There’s still a place for composite resections and one need not
be embarrassed, or feel that you’re being archaic in doing them
when indicated. What I’m saying is that there’s still a place
for radicality, but only under much better-defined circumstances.
JS: The next thing we had on the list was, what do you think has been
your most valuable contribution to the field?
RS: That’s an interesting question. I believe I made a significant
contribution to the management of salivary gland tumors by updating and
reporting the Memorial Hospital experience. Basically, I added many important
details to the landmark paper on salivary gland carcinoma published by
Foote and Frazell in the 50’s. In particular, I devised the first
staging system for parotid gland carcinoma, and focused attention on
clinical staging as the single most-important prognostic factor. I pointed
out that staging also largely determines treatment. Other contributions
that I also feel good about are my papers on mandibular swing and median
labiomandibular glossotomy. The ideas were certainly not mine originally,
but I would like to think that I helped popularize these procedures.

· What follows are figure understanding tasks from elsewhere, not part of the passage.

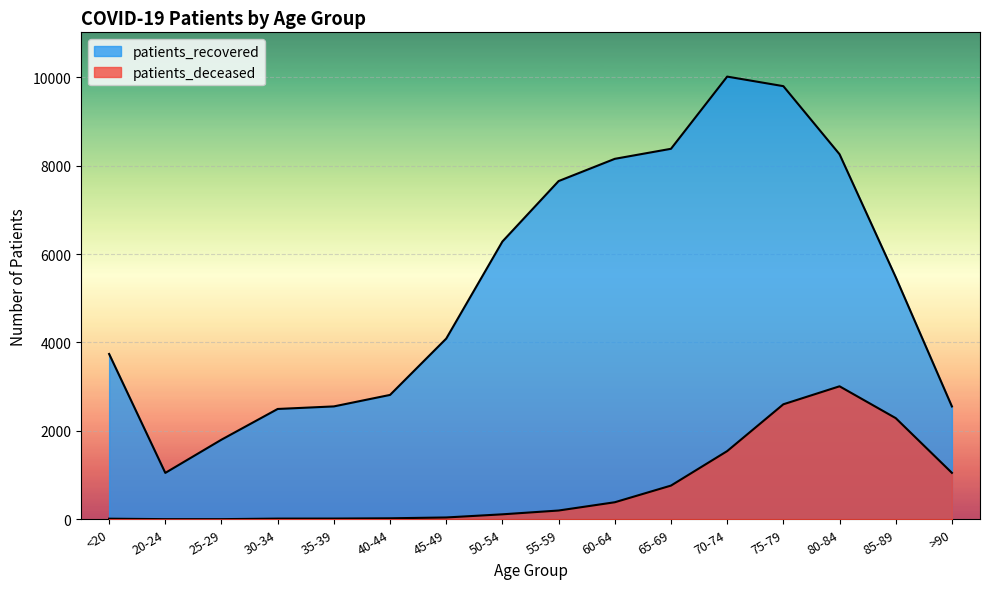

What is the sum of the patients_deceased values at 65-69 and 30-34?

777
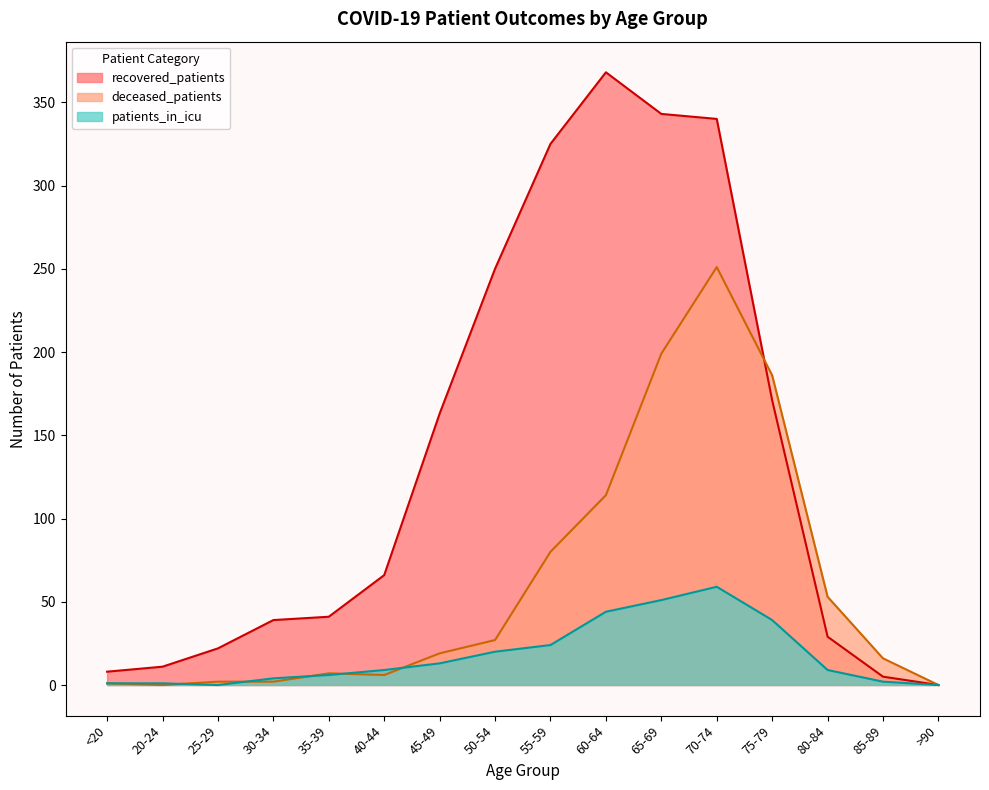

Which series has the largest total across all categories?

recovered_patients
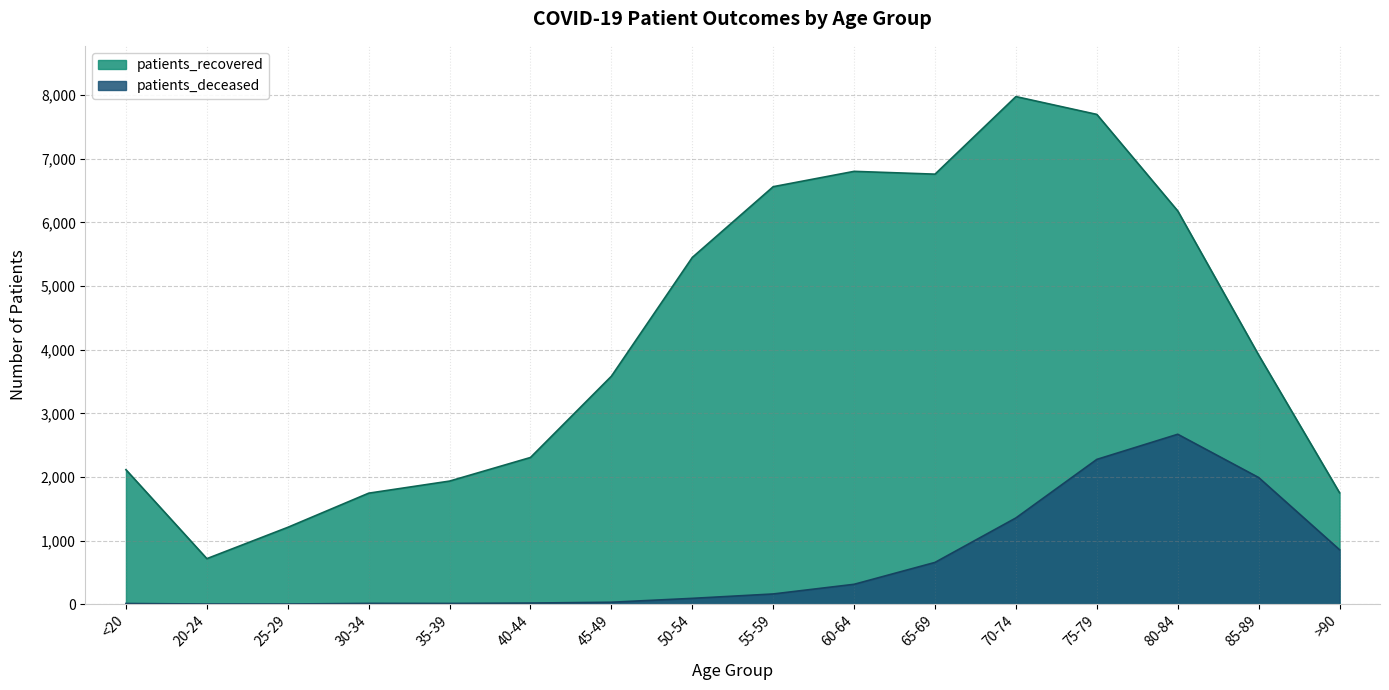

True or false: patients_deceased and patients_recovered cross at least once.

False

I believe they are still used today in carefully selected situations
because surgeons read about our experience and decided to give them a
try.
JS: Okay, my next two questions go side by side. We can ask them together.
What do you consider the biggest current threat and on the other hand
the biggest opportunity in the field of head and neck surgery right now?
RS: I think the biggest threat is the attempt to substitute gimmickry
for solid judgment and experience. There’s a tendency, for example,
to rely too much on imaging. As I have said before, imaging has certainly
changed the whole field of head and neck surgery and allowed surgeons
to ascertain tumor extent with accuracy that couldn’t be approached
before. On the other hand, nothing turns me off more than someone who
throws up a CAT-Scan or an MR and says, “This is inoperable.” Such
a judgment will usually be correct, but there are certainly times when
imaging can be misleading. My concern is that some patients may be denied
a chance of cure without first-hand, intraoperative assessment. Resectability
can sometimes only be determined by starting an operation and proceeding
in a way that doesn’t burn bridges, allowing you to back out if
gross, complete tumor removal is not possible. I think this is the approach
that gives the patient the benefit of any doubts that may exist.
JS: So are there any big opportunities for head and neck surgery right
now? It’s hard to spot, I guess.
RS: Head and neck surgery seems to be in “decline” at this
time. Even if that’s not exactly the right word, it’s not
far from the truth. It has a lot to do with the climate of contemporary
surgical practice, with third-party interference and with certain attitudes
and expectations within the community at large. I think there are many
talented young people who are not going into head and neck surgery because
of inequities in reimbursement. That bodes ill for the specialty in the
future because we really need bright people exploring new avenues.
JS: I guess with that in mind, are there any particular words of wisdom
that you would convey to the current and I guess even the future generation
of head and neck surgeons or oncologists, if you will?
RS: Beware of advice from grey-haired retirees. It’s still a wonderful
and challenging field. It generates anxieties that are unique in the
sense that all too often the head and neck surgeon is faced with a decision
that requires true grit. Consider the young patient with advanced disease
who may need a disabling or disfiguring procedure that will change his
life forever. You’ve got to have the wisdom to know when that kind
of surgery is indicated, and the courage to see it through under very
stressful circumstances.
JS: Alright, well thank you very much for your time on behalf of the
Head and Neck Society. We appreciate this opportunity and we hope to
be seeing
you still in the future. I guess we’ll call it a wrap.